• [What needs to be done]: Without including the images, transcribe each record precisely as it appears below.
─── Dataset content ───
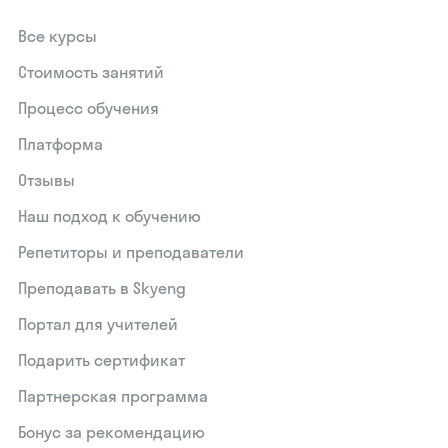
Все курсы
Стоимость занятий
Процесс обучения
Платформа
Отзывы
Наш подход к обучению
Репетиторы и преподаватели
Преподавать в Skyeng
Портал для учителей
Подарить сертификат
Партнерская программа
Бонус за рекомендацию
───
• [Response box]:
Все курсы
Стоимость занятий
Процесс обучения
Платформа
Отзывы
Наш подход к обучению
Репетиторы и преподаватели
Преподавать в Skyeng
Портал для учителей
Подарить сертификат
Партнерская программа
Бонус за рекомендацию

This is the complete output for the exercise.